Mean duration of RVGE in 14 patients was 13.9 days and mean severity score was 7.4. Two RV strains (G3P [8] and G2P [4]) were mainly circulating in the ward, which might result in the formation of a reassortant G2P [8] strain and mixed infection with G2+3P [8] in the immunocompromised patients. RV antigenemia was detected in 22 of the 28 patients (78.6%). RV-specific IgG titers in acute-phase sera of RVGE group were significantly lower than those in non-RVGE group (P=0.001). Mean age of the patients was significantly lower in RVGE group (5.5 ± 4.6 years) than non RVGE group (10.6 ± 4.5 years) (P=0.015).

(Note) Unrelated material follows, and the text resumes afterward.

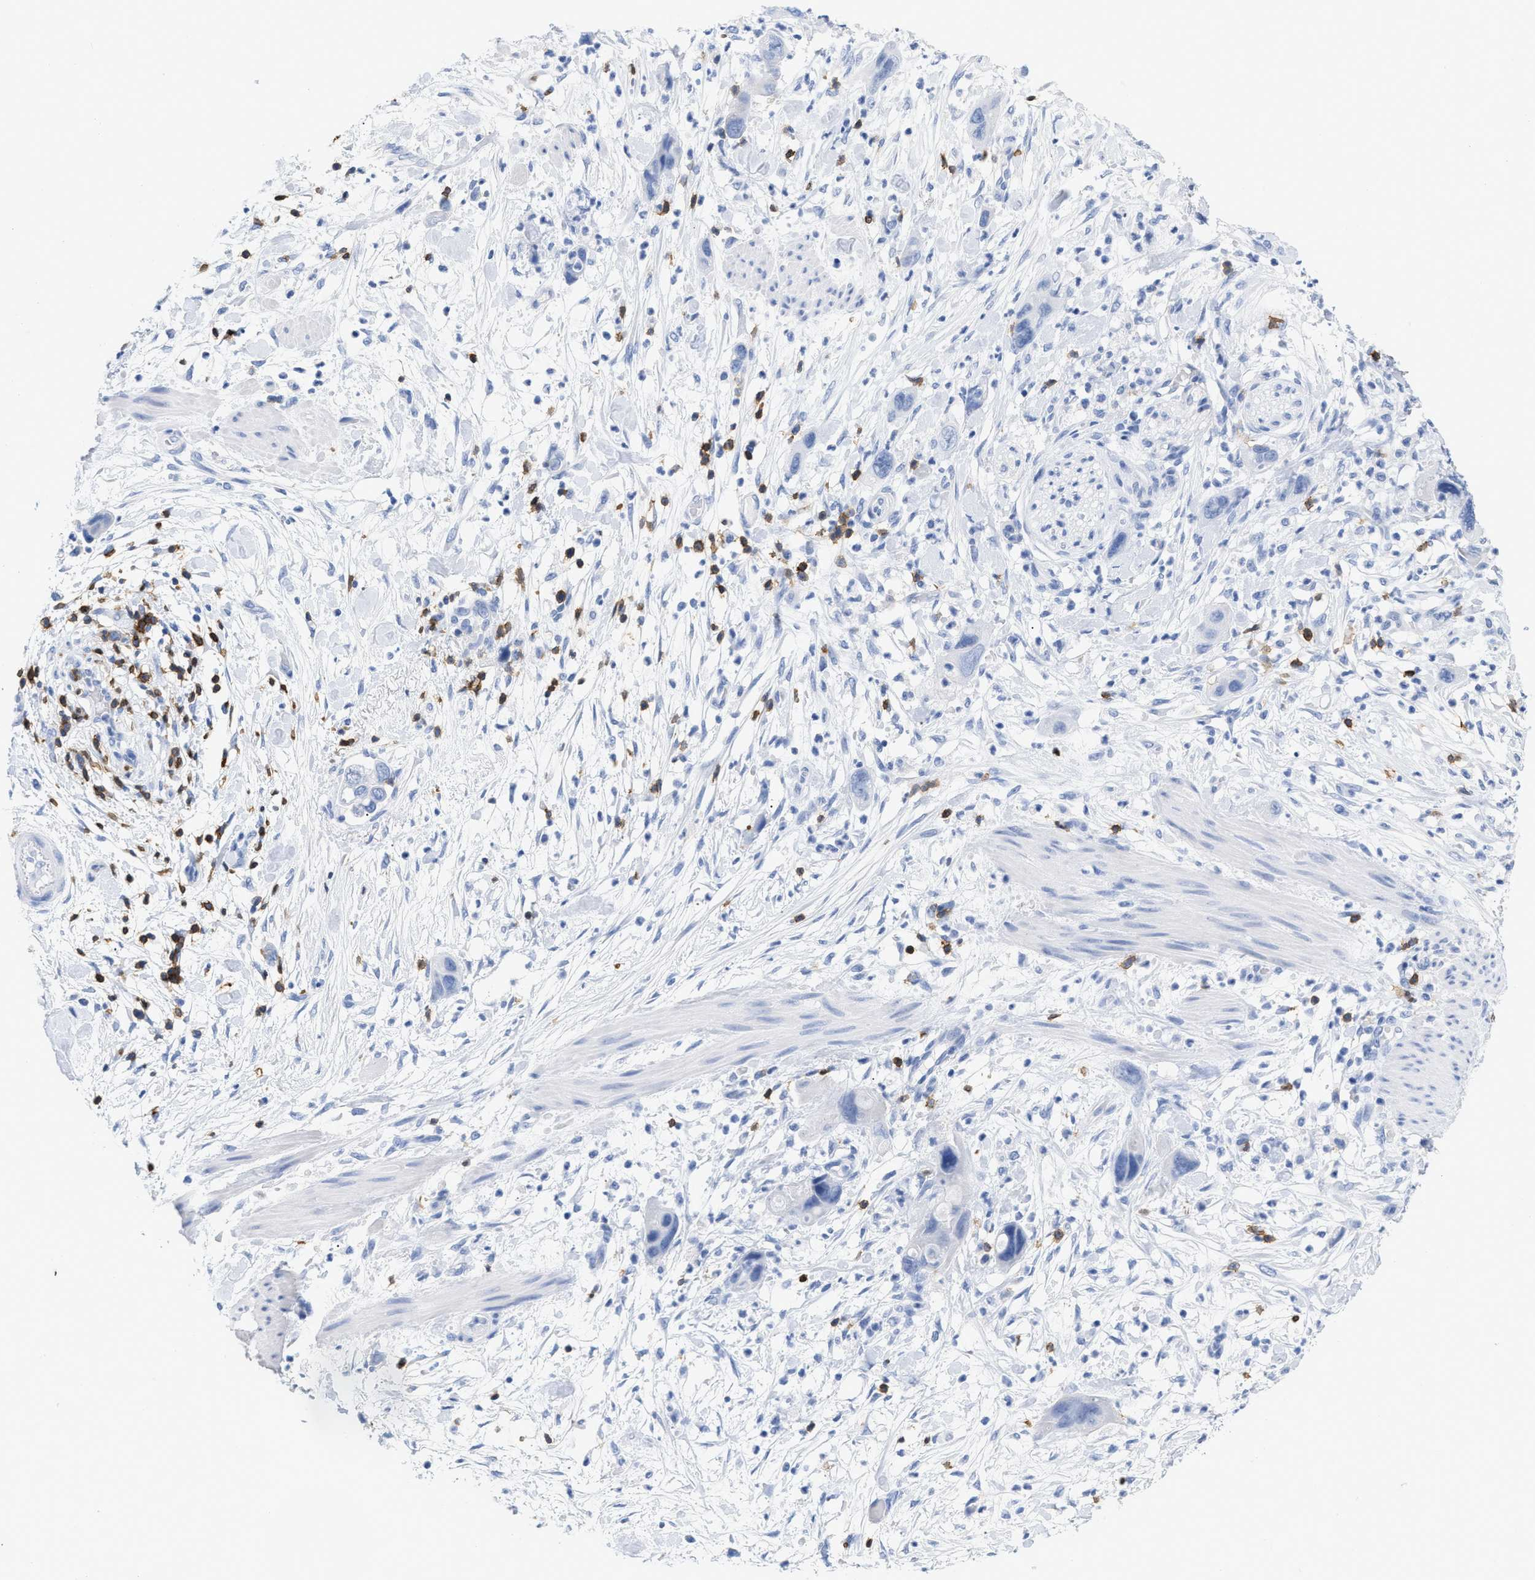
{"staining": {"intensity": "negative", "quantity": "none", "location": "none"}, "tissue": "pancreatic cancer", "cell_type": "Tumor cells", "image_type": "cancer", "snomed": [{"axis": "morphology", "description": "Adenocarcinoma, NOS"}, {"axis": "topography", "description": "Pancreas"}], "caption": "Pancreatic adenocarcinoma stained for a protein using IHC displays no staining tumor cells.", "gene": "CD5", "patient": {"sex": "female", "age": 71}}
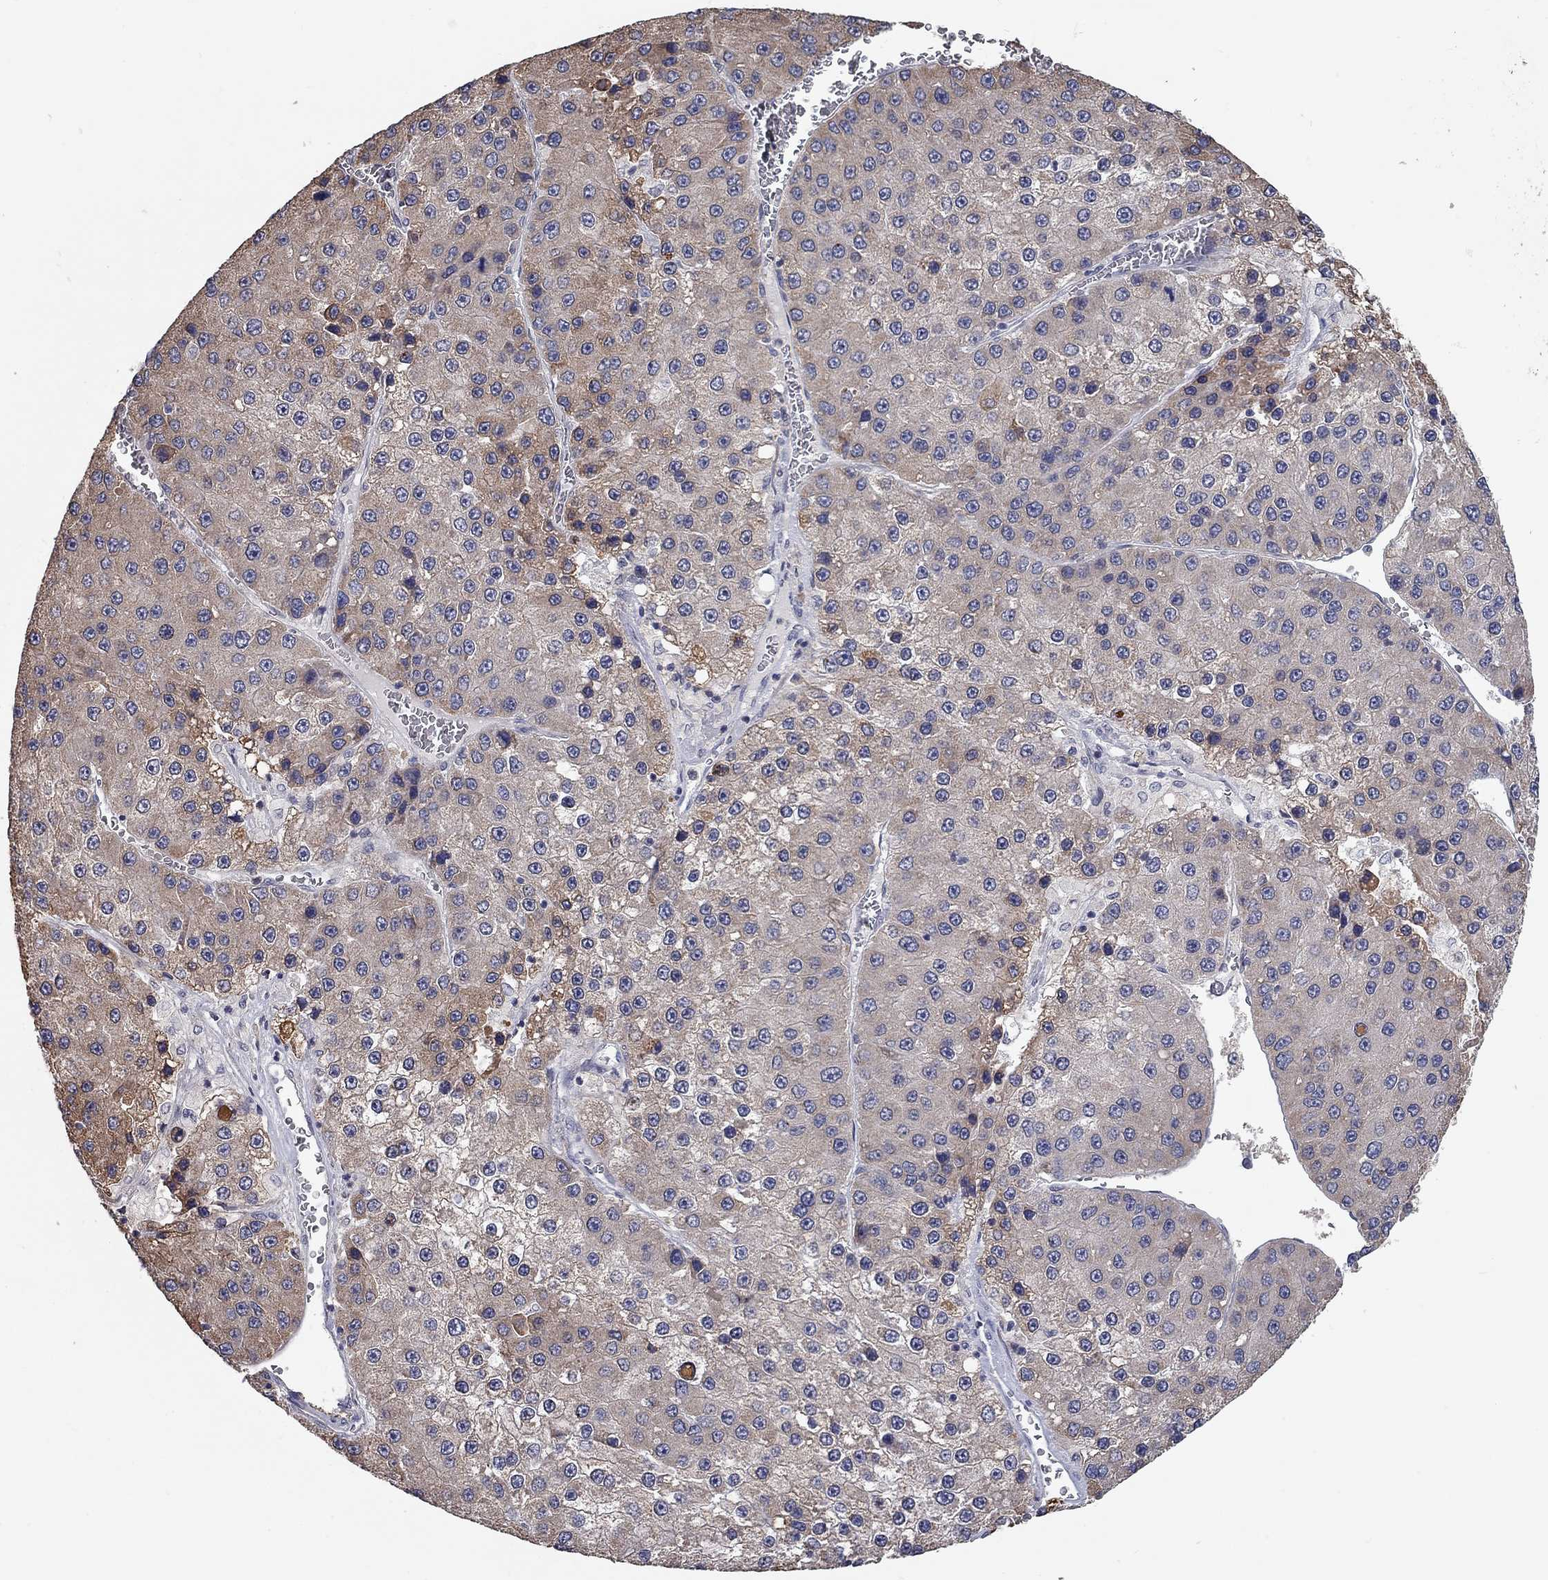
{"staining": {"intensity": "weak", "quantity": "25%-75%", "location": "cytoplasmic/membranous"}, "tissue": "liver cancer", "cell_type": "Tumor cells", "image_type": "cancer", "snomed": [{"axis": "morphology", "description": "Carcinoma, Hepatocellular, NOS"}, {"axis": "topography", "description": "Liver"}], "caption": "Protein analysis of liver cancer tissue shows weak cytoplasmic/membranous positivity in about 25%-75% of tumor cells. (DAB (3,3'-diaminobenzidine) IHC, brown staining for protein, blue staining for nuclei).", "gene": "XAGE2", "patient": {"sex": "female", "age": 73}}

Our data demonstrate that host factors including age, underlying diseases, and immune status may be associated with the susceptibility of RV infection in immunocompromised patients at the time of the nosocomial infection.
轮状病毒(RV)是健康婴幼儿严重脱水腹泻的最常见病因。本研究旨在调查儿科血液肿瘤病房的一次RV暴发,并探讨免疫状态与RV感染之间的可能关联。
本研究纳入了28名在RV暴发期间因血液系统恶性肿瘤和实体器官肿瘤住院治疗的儿童(19名男孩和9名女孩)。28例患者中有14例在观察期内发生了RV胃肠炎(GE)。采用酶联免疫吸附试验检测RV抗原、RV IgG和IgA。通过逆转录聚合酶链反应确定RV G和P型。
14例患者的RVGE平均病程为13.9天,平均严重程度评分为7.4。两种RV毒株(G3P[8]和G2P[4])主要在病房传播,这可能导致免疫功能低下患者中形成重组G2P[8]毒株并发生G2+3P[8]混合感染。28例患者中有22例(78.6%)检测到RV抗原血症。RVGE组急性期血清中RV特异性IgG滴度显著低于非RVGE组(P=0.001)。RVGE组患者的平均年龄(5.5±4.6岁)显著低于非RVGE组(10.6±4.5岁)(P=0.015)。
我们的数据表明,包括年龄、基础疾病和免疫状态在内的宿主因素可能与免疫功能低下患者在医院感染时RV感染的易感性有关。